ProShares UltraPro S&P500 ETF (UPRO - Free Report)
Leveraged Factor: 3x
Benchmark Index: S&P 500 Index
ProShares UltraPro S&P500 ETF provides triple leveraged play to the S&P 500 Index, charging 91 bps in fees and expenses. It has been able to manage $2.1 billion in its asset base with a daily trading volume of around 11 million shares.
Direxion Daily Financial Bull 3x Shares (FAS - Free Report)
Leveraged Factor: 3x
Benchmark Index: Financial Select Sector Index
Direxion Daily Financial Bull 3x Shares seeks to make a large profit from the bullish trend in the financial sector. It provides three times exposure to the performance of the Financial Select Sector Index. The fund has amassed nearly $1.6 billion in its asset base while trading in a volume of around 1 million shares. It charges 91 bps in annual fees (read: 4 Top Sector ETFs to Gain as Fed Signals Faster Rate Hikes).
MicroSectors U.S. Big Oil Index 3X Leveraged ETN
Leveraged Factor: 3x
Benchmark Index: Solactive MicroSectors U.S. Big Oil Index
MicroSectors U.S. Big Oil Index 3X Leveraged ETN provides three times leveraged exposure to the Solactive MicroSectors U.S. Big Oil Index, which is equal-dollar weighted and provides exposure to the 10 largest U.S. energy and oil companies. It has been able to manage $1.5 billion in its asset base, while trading in an average daily volume of 77,000 shares. Expense ratio comes in at 0.95%.
Direxion Daily Technology Bull 3x Shares (TECL - Free Report)
Leveraged Factor: 3x
Benchmark Index: Technology Select Sector Index
Direxion Daily Technology Bull 3x Shares targets the broad technology sector with three times exposure to the Technology Select Sector Index. It has amassed about $1.5 billion in its asset base and charges 92 bps in fees per year. Volume is good as it exchanges around 3.5 million shares a day, on average.

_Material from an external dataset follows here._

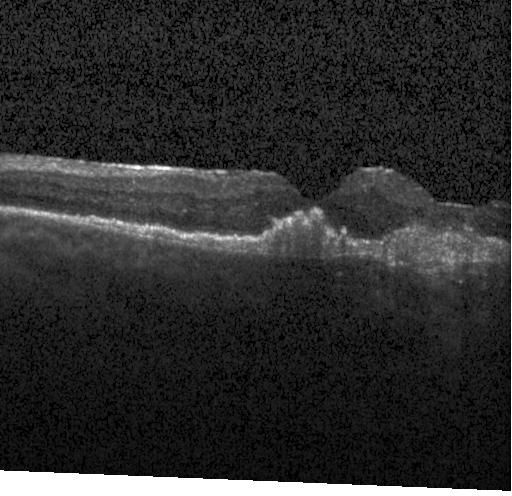 Heidelberg Spectralis OCT system; OCT B-scan; centered on the fovea; SD-OCT. OCT finding: a choroidal neovascular membrane.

Direxion Daily Small Cap Bull 3x Shares (TNA - Free Report)
Leveraged Factor: 3x
Benchmark Index: Russell 2000 Index
Direxion Daily Small Cap Bull 3x Shares offers triple exposure to the small-cap space by tracking the Russell 2000 Index, charging 91 bps in fees and expenses. It has amassed $1 billion in its asset base and sees a solid volume of 9.6 million shares a day on average (read: Should You Buy Small-Cap ETFs Now?).
Bottom Line
Investors should note that ProShares and Direxion have been the leaders in the leveraged ETF space, with most of the popular products coming from these issuers. These ETFs are not confined to one asset class or a specific sector but are spread out across various corners of the world. With a bullish outlook, these funds could pile up abnormal returns in a shorter period of time.